Gayle Rubin


Gayle S. Rubin is an American cultural anthropologist best known as an activist and theorist of sex and gender politics. She has written on a range of subjects including feminism, sadomasochism, prostitution, pedophilia, pornography and lesbian literature, as well as anthropological studies and histories of sexual subcultures, especially focused in urban contexts. Her 1984 essay "Thinking Sex" is widely regarded as a founding text of gay and lesbian studies, sexuality studies, and queer theory. She is an associate professor of anthropology and women's studies at the University of Michigan.

Biography

Early life

Rubin was raised in a middle-class white Jewish home in then-segregated South Carolina. She attended segregated public schools, her classes only being desegregated when she was a senior. Rubin has written that her experiences growing up in the segregated South has given her "an abiding hatred of racism in all its forms and a healthy respect for its tenacity." As one of the few Jews in her Southern city, she resented the dominance of white Protestants over African-Americans, Catholics, and Jews. The only Jewish child in her elementary school, she was punished for refusing to recite the Lord's Prayer.

• • • • • • •

** Given request 1 **
Could you copy the Gayle Rubin profile from "Rubin was raised" to "the Lord's Prayer."?
** Given request 2 **
Can you proceed with the Gayle Rubin profile, picking up right after its final sentence?
The records come from a source other than the Gayle Rubin profile.

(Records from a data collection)

• • • • • • •

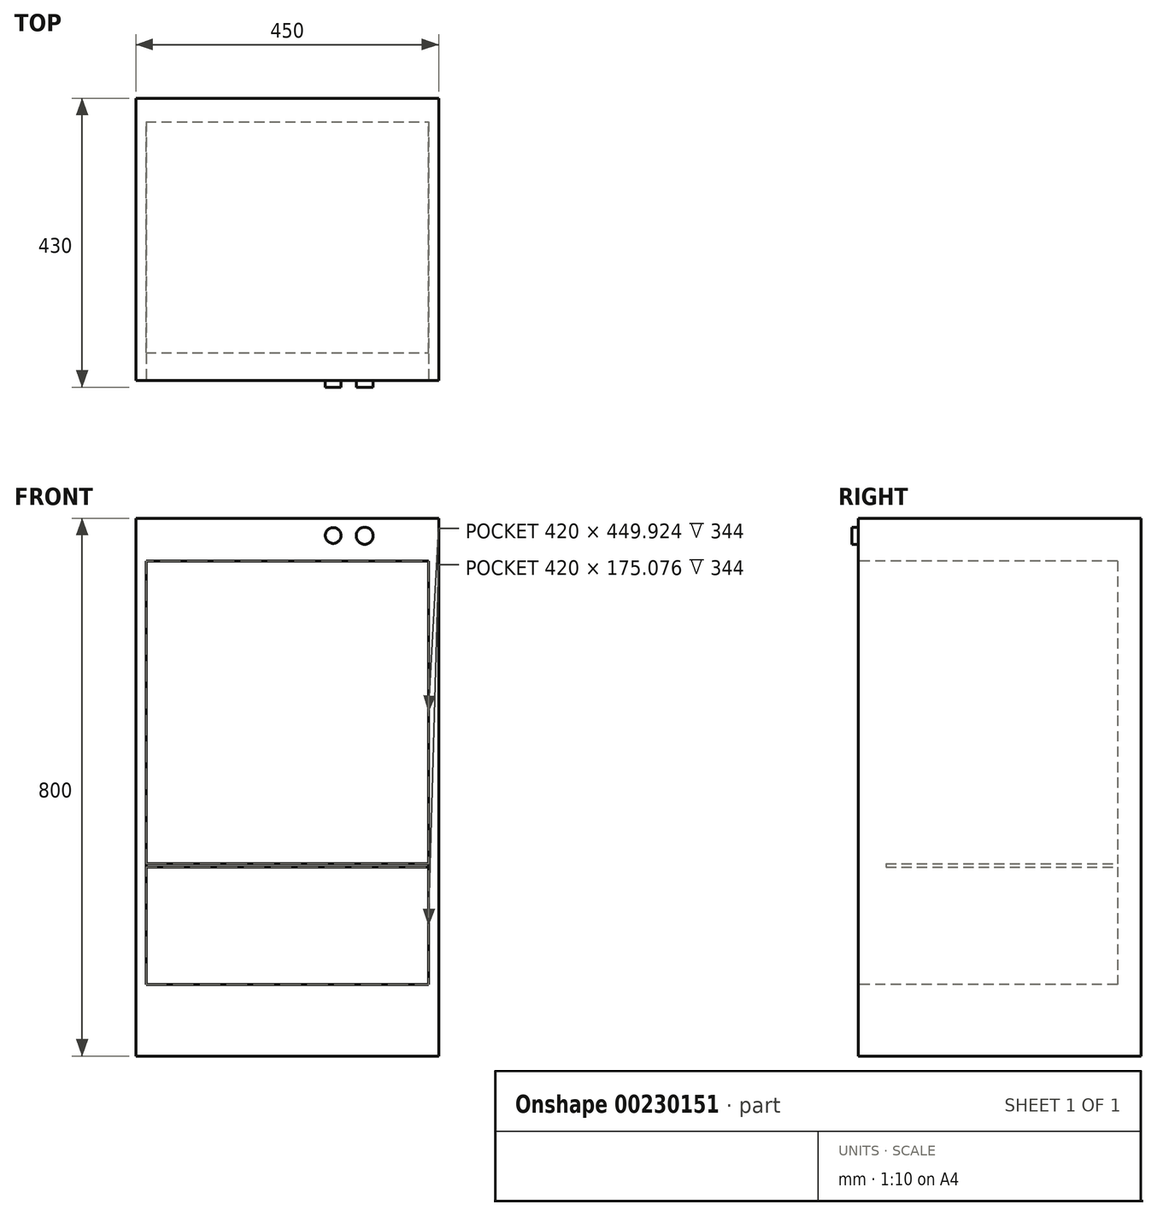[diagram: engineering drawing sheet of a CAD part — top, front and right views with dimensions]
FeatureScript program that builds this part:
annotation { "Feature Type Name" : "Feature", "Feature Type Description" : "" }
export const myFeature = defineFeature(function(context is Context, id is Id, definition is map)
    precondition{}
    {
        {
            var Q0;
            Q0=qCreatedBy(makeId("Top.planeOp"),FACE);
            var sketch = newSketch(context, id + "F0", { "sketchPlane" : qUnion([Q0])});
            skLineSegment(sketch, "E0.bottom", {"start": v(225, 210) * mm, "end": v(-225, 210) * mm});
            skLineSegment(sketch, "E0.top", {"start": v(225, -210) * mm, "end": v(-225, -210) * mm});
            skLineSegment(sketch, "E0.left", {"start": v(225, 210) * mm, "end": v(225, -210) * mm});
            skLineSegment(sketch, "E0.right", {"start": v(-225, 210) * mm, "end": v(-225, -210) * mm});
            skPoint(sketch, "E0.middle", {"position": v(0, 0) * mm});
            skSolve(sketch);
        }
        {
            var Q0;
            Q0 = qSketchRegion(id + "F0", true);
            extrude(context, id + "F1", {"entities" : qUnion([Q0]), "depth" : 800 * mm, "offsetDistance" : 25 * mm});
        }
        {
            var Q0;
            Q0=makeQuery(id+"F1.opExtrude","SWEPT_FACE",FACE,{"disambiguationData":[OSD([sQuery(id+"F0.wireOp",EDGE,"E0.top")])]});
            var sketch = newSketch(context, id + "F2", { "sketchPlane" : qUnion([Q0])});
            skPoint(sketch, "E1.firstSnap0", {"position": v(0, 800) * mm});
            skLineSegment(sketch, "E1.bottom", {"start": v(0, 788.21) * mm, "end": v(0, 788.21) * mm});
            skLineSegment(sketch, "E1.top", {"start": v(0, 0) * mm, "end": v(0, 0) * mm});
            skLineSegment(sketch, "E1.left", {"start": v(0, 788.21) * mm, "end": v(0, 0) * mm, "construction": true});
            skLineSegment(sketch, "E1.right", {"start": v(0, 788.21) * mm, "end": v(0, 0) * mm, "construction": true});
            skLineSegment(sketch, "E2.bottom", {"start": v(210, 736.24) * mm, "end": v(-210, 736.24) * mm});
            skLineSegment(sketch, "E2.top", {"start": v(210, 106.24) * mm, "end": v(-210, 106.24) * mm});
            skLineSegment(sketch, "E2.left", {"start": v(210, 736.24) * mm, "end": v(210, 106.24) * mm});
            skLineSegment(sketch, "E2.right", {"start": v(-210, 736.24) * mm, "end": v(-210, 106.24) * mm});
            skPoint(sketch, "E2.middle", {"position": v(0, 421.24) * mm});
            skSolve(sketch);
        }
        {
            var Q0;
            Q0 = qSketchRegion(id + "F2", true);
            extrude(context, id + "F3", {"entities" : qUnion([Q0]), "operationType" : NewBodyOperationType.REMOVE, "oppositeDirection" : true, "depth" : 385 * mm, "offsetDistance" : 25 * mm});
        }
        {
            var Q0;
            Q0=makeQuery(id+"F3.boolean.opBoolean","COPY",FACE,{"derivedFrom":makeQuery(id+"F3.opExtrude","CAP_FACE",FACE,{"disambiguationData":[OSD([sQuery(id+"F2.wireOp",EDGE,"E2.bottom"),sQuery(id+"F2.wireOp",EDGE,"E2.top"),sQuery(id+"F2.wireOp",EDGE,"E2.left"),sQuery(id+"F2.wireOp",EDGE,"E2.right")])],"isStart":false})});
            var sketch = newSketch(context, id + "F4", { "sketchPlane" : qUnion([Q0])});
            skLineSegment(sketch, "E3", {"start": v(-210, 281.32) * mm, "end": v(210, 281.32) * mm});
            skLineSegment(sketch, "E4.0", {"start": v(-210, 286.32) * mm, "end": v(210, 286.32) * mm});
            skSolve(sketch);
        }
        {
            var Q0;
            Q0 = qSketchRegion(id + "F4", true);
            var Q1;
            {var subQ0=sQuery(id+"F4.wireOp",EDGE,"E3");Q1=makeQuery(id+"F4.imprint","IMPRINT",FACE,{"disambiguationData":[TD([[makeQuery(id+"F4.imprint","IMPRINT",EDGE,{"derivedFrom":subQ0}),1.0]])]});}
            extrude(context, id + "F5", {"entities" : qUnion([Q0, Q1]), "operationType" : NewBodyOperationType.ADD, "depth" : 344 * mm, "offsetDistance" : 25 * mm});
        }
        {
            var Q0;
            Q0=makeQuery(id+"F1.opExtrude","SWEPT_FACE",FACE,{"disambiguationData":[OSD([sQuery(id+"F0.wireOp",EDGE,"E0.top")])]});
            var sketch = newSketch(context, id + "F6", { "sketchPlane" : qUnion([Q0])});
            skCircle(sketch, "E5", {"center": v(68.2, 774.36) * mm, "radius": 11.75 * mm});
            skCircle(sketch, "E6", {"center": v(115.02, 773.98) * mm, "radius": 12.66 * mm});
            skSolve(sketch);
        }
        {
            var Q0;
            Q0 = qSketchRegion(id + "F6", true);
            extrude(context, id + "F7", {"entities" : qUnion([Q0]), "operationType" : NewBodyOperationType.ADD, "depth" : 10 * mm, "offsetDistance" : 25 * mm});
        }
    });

• • • • • • •

** Exercise output 1 **
Rubin was raised in a middle-class white Jewish home in then-segregated South Carolina. She attended segregated public schools, her classes only being desegregated when she was a senior. Rubin has written that her experiences growing up in the segregated South has given her "an abiding hatred of racism in all its forms and a healthy respect for its tenacity." As one of the few Jews in her Southern city, she resented the dominance of white Protestants over African-Americans, Catholics, and Jews. The only Jewish child in her elementary school, she was punished for refusing to recite the Lord's Prayer.

** Exercise output 2 **
College, early activism, and early writing

In 1968 Rubin was part of an early feminist consciousness raising group active on the campus of the University of Michigan and also wrote on feminist topics for women's movement papers and the Ann Arbor Argus. In 1970 she helped found Ann Arbor Radicalesbians, an early lesbian feminist group.
Rubin first rose to recognition through her 1975 essay "The Traffic in Women: Notes on the 'Political Economy' of Sex", which had a galvanizing effect on feminist theory.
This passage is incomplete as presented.